While visiting an elderly neighbour, Maxwell comes across a mysterious cabinet of curiosities and suddenly finds himself erased from his life: it’s as if he’s never existed. Able to walk around anonymously might be great at first because, finally, no-one is yelling at him! But he soon realises that he misses his old life and, crucially, if he had never existed, then he wouldn’t have swooped in and stopped Monster the dog from being hit by that car.
Maxwell needs to find a way to reverse his erasure, with the help of his best friend Charlie and his sister Bex, who need a whole heap of persuading that this weird kid they’ve never clapped eyes on is actually super close to them in his former life.
‘Stand Up Yumi Chung!’ by Jessica Kim
On the outside, Yumi Chung suffers from #shygirlproblems, a perm-gone-wrong, and kids calling her Yu-MEAT because she smells like her family’s Korean barbecue restaurant. On the inside, Yumi is ready for her Netflix stand-up special. Her notebook is filled with mortifying memories that she’s reworked into comedy gold. All she needs is a stage and courage.

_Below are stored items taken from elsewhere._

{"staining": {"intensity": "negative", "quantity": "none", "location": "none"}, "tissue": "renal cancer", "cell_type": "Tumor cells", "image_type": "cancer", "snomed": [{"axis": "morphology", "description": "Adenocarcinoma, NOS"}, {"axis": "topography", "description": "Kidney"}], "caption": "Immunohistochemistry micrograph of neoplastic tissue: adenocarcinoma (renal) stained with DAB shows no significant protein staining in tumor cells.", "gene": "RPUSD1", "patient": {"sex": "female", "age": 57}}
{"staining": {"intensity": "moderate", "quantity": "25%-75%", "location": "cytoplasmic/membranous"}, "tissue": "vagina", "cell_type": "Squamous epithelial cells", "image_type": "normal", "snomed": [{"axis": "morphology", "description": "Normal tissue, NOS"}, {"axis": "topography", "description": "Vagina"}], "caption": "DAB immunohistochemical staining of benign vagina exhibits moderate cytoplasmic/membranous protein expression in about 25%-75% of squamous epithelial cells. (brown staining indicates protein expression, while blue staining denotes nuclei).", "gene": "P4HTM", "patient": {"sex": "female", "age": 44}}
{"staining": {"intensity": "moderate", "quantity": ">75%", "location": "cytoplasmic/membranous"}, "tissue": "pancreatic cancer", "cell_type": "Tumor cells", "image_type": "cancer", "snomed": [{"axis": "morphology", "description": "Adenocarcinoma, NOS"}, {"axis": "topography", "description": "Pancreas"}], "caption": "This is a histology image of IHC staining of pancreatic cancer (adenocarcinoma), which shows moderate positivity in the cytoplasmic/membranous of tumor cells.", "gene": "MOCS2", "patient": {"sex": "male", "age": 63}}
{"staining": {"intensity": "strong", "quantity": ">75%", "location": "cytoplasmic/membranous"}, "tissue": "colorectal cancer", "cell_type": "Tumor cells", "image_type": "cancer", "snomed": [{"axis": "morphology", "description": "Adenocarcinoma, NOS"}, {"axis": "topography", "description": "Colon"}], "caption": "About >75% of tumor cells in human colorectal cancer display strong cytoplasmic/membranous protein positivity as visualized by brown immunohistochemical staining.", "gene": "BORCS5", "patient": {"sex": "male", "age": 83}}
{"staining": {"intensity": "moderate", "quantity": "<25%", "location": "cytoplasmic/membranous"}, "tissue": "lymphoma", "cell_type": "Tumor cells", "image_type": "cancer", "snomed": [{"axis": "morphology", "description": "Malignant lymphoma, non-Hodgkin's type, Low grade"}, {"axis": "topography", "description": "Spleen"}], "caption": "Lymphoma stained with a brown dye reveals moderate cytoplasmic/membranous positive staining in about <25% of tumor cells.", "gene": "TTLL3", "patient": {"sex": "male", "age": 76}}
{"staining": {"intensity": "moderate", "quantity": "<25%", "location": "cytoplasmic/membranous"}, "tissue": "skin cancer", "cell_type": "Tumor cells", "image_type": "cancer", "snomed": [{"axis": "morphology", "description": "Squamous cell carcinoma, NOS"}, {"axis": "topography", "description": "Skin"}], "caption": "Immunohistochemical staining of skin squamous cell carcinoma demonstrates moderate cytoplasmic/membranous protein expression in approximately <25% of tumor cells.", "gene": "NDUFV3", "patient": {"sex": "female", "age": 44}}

Instead of spending the summer studying her favorite YouTube comedians, Yumi is enrolled in test-prep tutoring to qualify for a private school scholarship, which will help in a time of hardship at the restaurant. One day after class, Yumi stumbles on an opportunity that will change her life: a comedy camp for kids taught by one of her favorite YouTube stars. The only problem is that the instructor and all the students think she’s a girl named Kay Nakamura–and Yumi doesn’t correct them.
As this case of mistaken identity unravels, Yumi must decide to stand up and reveal the truth or risk losing her dreams and disappointing everyone she cares about.